Investigation concerning a breached ban on keeping animals for life resulted in the prosecution of a Sleaford man for dog fighting – a crime he had already been convicted for.
John Herbert Knibbs, 55, of Sleaford, was first prosecuted for dog fighting by the RSPCA in 2009. He was disqualified from keeping animals for life, then convicted for breaching the ban in 2016. While investigating of a second breach of ban, police and the RSPCA searched his premises in Sleaford in September 2017. They found eight dogs – including an American Bulldog, a Bully Kutta cross Presa Canario, and a Pitbull terrier.
The investigation uncovered “paraphernalia commonly used by people involved in dog fighting”. This included a ‘flirt pole’, a long pole with a rope attached, and a ‘break stick’, commonly used to break up a dog fight.
Knibbs was convicted in absence for “a number of allegations including keeping and training dogs for fighting, ear cropping, and causing unnecessary suffering to a bull terrier called Baddy [below] and another called Panther, failing to failing to provide veterinary care for their injuries”. Kimberleigh Joanne Steele, 30, was also convicted in absence for “aiding and abetting” Mr Knibbs, who was already in breach of a disqualification ban.
RSPCA Inspector Kirsty Withnall, from the charity’s Special Operations Unit who investigated, said, “Some of these dogs had been trained to fight and some of them had been left suffering with horrible injuries from fighting.

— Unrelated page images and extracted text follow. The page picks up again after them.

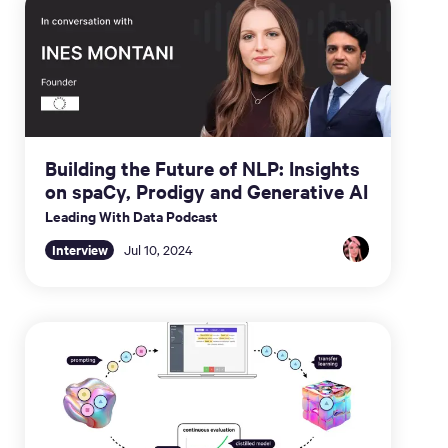
Building the Future of NLP: Insights
on spaCy, Prodigy and Generative AI
Leading With Data Podcast
Interview
Jul 10, 2024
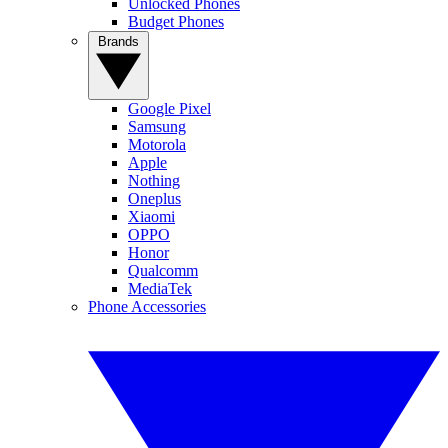
Unlocked Phones
Budget Phones
Brands
Google Pixel
Samsung
Motorola
Apple
Nothing
Oneplus
Xiaomi
OPPO
Honor
Qualcomm
MediaTek
Phone Accessories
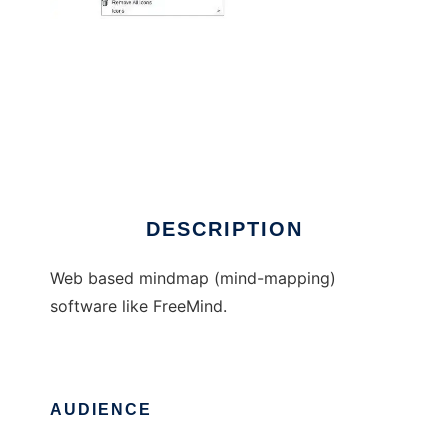
MindWeb
DESCRIPTION
Web based mindmap (mind-mapping)
software like FreeMind.
AUDIENCE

“Although we never found the body of Baddy, the pictures and subsequent text messages about the fight revealed that there were severe puncture wounds to his head and the enforced fight between Baddy and a much larger Presa Canario was gruelling, lasting a total of 45 minutes. The videos also showed further evidence of this cruel and barbaric practice and the suffering of these dogs would have been horrendous.”
The videos taken on Knibbs’ mobile phone showed dogs being forced to fight, and another running on a treadmill – a common training technique used to build up strength for fighting dogs. Text messages referred to the ‘45 minute’ fight revealing that “Baddy went in to kill him and the Presa jumped out of window to get away”. Another text revealed that one of the dogs could ‘crush all his bones with one bite.’

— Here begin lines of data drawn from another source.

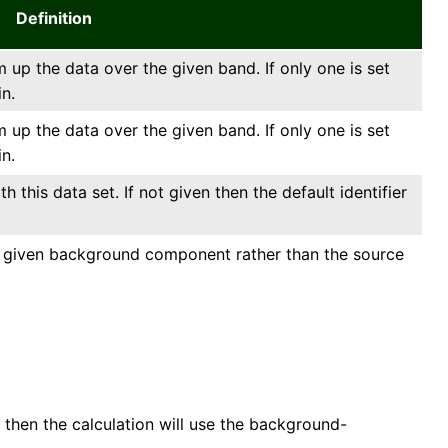
Definition
 up the data over the given band. If only one is set
in.
 up the data over the given band. If only one is set
in.
 this data set. If not given then the default identifier
he given background component rather than the source
then the calculation will use the background-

Text messages on Mr Knibbs’ phone contained more than gruesome descriptions: they also provided valuable leads. Soon police and the RSPCA were searching two more addresses – one in Willows End, Bloxholm, and one in Anglesey, Wales, where fight-scarred Panther was found.

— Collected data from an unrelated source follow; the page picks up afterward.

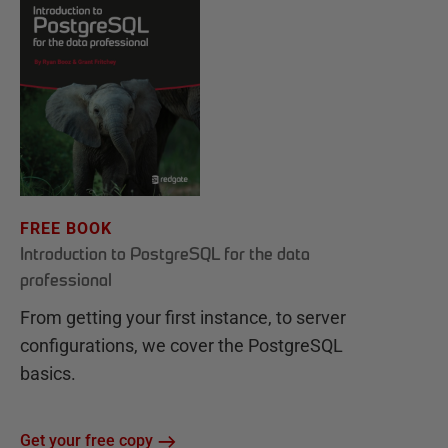
FREE BOOK
Introduction to PostgreSQL for the data
professional
From getting your first instance, to server
configurations, we cover the PostgreSQL
basics.
Get your free copy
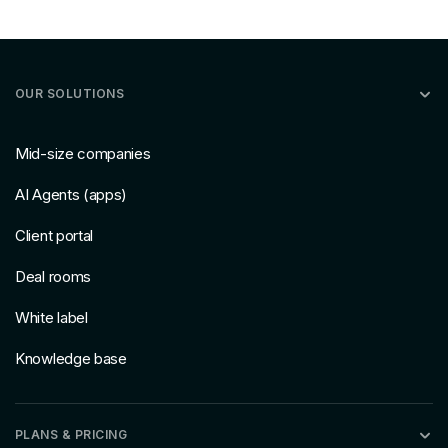
OUR SOLUTIONS
Mid-size companies
AI Agents (apps)
Client portal
Deal rooms
White label
Knowledge base
PLANS & PRICING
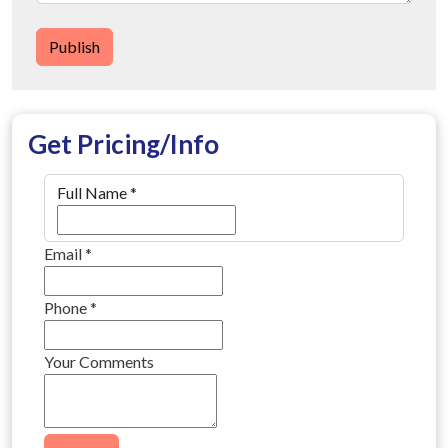
Publish
Get Pricing/Info
Full Name
*
Email
*
Phone
*
Your Comments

The occupant of the first address – Stephen John Gardner, 58 – failed to appear in court, and a warrant is out for his arrest. The man connected to the Anglesey address, Adam Scott, was convicted for having in his possession or custody two Pitbull terrier type dogs, as well as “aiding and abetting a disqualification order for Mr Knibbs”. Mr Scott was sentenced ordered to pay £3,000 in costs, plus £80 victim surcharge, and ordered to carry out 100 hours of unpaid community work.
Insp Withnall added, “This was an organisation involved in keeping and breeding of dogs for fighting, owned and run by Mr Knibbs, a convicted dog fighter who had changed his name to John Donaghy to try and remain undetected.
“The court heard that this group were set on breeding a very large dog, possibly for fighting, which they referred to as the ‘ultimate dog’.”